Exercise instructions:
Write out all of the data below line for line, changing nothing.

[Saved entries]

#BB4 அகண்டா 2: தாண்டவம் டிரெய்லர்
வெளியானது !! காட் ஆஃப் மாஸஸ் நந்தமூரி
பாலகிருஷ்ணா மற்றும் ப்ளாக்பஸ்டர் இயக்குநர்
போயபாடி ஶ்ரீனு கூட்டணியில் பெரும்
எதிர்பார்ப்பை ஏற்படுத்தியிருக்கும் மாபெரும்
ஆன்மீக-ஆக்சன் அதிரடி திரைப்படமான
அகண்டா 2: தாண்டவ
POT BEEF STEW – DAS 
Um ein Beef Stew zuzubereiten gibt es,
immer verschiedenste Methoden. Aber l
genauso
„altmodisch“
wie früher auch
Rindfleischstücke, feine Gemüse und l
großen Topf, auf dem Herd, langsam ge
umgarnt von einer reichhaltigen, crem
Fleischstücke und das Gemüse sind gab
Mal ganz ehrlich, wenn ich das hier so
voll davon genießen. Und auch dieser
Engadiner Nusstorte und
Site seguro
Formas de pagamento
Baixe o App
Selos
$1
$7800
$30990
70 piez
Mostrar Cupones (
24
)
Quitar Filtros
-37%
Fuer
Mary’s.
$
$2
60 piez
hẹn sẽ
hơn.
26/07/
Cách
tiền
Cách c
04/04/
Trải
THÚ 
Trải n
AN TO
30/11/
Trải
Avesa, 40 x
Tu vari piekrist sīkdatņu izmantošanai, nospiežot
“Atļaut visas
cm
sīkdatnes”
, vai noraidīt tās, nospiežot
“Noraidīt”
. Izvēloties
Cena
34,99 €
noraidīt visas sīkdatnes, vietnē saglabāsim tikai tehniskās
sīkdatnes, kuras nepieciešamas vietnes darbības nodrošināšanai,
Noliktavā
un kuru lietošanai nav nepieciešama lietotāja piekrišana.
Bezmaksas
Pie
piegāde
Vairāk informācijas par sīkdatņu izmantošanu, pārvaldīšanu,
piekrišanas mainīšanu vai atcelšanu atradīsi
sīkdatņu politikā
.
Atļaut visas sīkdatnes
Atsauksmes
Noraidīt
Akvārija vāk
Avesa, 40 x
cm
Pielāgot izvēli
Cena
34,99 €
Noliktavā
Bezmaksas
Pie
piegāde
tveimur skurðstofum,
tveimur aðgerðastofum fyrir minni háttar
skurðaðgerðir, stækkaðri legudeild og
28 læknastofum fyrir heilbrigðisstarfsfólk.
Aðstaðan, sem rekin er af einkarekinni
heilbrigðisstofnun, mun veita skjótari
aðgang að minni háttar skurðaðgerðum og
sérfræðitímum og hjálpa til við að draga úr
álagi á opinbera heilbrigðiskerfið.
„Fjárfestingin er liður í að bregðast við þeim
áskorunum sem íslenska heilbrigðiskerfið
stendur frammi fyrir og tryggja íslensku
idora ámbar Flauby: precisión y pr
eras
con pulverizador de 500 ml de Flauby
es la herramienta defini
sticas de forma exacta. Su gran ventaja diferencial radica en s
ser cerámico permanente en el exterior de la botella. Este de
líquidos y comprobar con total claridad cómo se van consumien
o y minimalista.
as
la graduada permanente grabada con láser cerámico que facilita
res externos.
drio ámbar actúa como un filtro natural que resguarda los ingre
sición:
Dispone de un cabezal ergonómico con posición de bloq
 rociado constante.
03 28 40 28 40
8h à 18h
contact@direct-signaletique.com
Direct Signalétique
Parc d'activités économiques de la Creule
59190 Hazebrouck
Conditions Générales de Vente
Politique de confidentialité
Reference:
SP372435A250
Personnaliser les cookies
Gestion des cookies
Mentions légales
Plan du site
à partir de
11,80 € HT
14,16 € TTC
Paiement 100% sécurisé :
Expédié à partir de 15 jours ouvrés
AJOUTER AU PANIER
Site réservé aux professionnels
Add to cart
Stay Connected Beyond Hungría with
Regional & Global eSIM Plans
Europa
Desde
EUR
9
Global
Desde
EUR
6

Answer box:
#BB4 அகண்டா 2: தாண்டவம் டிரெய்லர்
வெளியானது !! காட் ஆஃப் மாஸஸ் நந்தமூரி
பாலகிருஷ்ணா மற்றும் ப்ளாக்பஸ்டர் இயக்குநர்
போயபாடி ஶ்ரீனு கூட்டணியில் பெரும்
எதிர்பார்ப்பை ஏற்படுத்தியிருக்கும் மாபெரும்
ஆன்மீக-ஆக்சன் அதிரடி திரைப்படமான
அகண்டா 2: தாண்டவ
POT BEEF STEW – DAS 
Um ein Beef Stew zuzubereiten gibt es,
immer verschiedenste Methoden. Aber l
genauso
„altmodisch“
wie früher auch
Rindfleischstücke, feine Gemüse und l
großen Topf, auf dem Herd, langsam ge
umgarnt von einer reichhaltigen, crem
Fleischstücke und das Gemüse sind gab
Mal ganz ehrlich, wenn ich das hier so
voll davon genießen. Und auch dieser
Engadiner Nusstorte und
Site seguro
Formas de pagamento
Baixe o App
Selos
$1
$7800
$30990
70 piez
Mostrar Cupones (
24
)
Quitar Filtros
-37%
Fuer
Mary’s.
$
$2
60 piez
hẹn sẽ
hơn.
26/07/
Cách
tiền
Cách c
04/04/
Trải
THÚ 
Trải n
AN TO
30/11/
Trải
Avesa, 40 x
Tu vari piekrist sīkdatņu izmantošanai, nospiežot
“Atļaut visas
cm
sīkdatnes”
, vai noraidīt tās, nospiežot
“Noraidīt”
. Izvēloties
Cena
34,99 €
noraidīt visas sīkdatnes, vietnē saglabāsim tikai tehniskās
sīkdatnes, kuras nepieciešamas vietnes darbības nodrošināšanai,
Noliktavā
un kuru lietošanai nav nepieciešama lietotāja piekrišana.
Bezmaksas
Pie
piegāde
Vairāk informācijas par sīkdatņu izmantošanu, pārvaldīšanu,
piekrišanas mainīšanu vai atcelšanu atradīsi
sīkdatņu politikā
.
Atļaut visas sīkdatnes
Atsauksmes
Noraidīt
Akvārija vāk
Avesa, 40 x
cm
Pielāgot izvēli
Cena
34,99 €
Noliktavā
Bezmaksas
Pie
piegāde
tveimur skurðstofum,
tveimur aðgerðastofum fyrir minni háttar
skurðaðgerðir, stækkaðri legudeild og
28 læknastofum fyrir heilbrigðisstarfsfólk.
Aðstaðan, sem rekin er af einkarekinni
heilbrigðisstofnun, mun veita skjótari
aðgang að minni háttar skurðaðgerðum og
sérfræðitímum og hjálpa til við að draga úr
álagi á opinbera heilbrigðiskerfið.
„Fjárfestingin er liður í að bregðast við þeim
áskorunum sem íslenska heilbrigðiskerfið
stendur frammi fyrir og tryggja íslensku
idora ámbar Flauby: precisión y pr
eras
con pulverizador de 500 ml de Flauby
es la herramienta defini
sticas de forma exacta. Su gran ventaja diferencial radica en s
ser cerámico permanente en el exterior de la botella. Este de
líquidos y comprobar con total claridad cómo se van consumien
o y minimalista.
as
la graduada permanente grabada con láser cerámico que facilita
res externos.
drio ámbar actúa como un filtro natural que resguarda los ingre
sición:
Dispone de un cabezal ergonómico con posición de bloq
 rociado constante.
03 28 40 28 40
8h à 18h
contact@direct-signaletique.com
Direct Signalétique
Parc d'activités économiques de la Creule
59190 Hazebrouck
Conditions Générales de Vente
Politique de confidentialité
Reference:
SP372435A250
Personnaliser les cookies
Gestion des cookies
Mentions légales
Plan du site
à partir de
11,80 € HT
14,16 € TTC
Paiement 100% sécurisé :
Expédié à partir de 15 jours ouvrés
AJOUTER AU PANIER
Site réservé aux professionnels
Add to cart
Stay Connected Beyond Hungría with
Regional & Global eSIM Plans
Europa
Desde
EUR
9
Global
Desde
EUR
6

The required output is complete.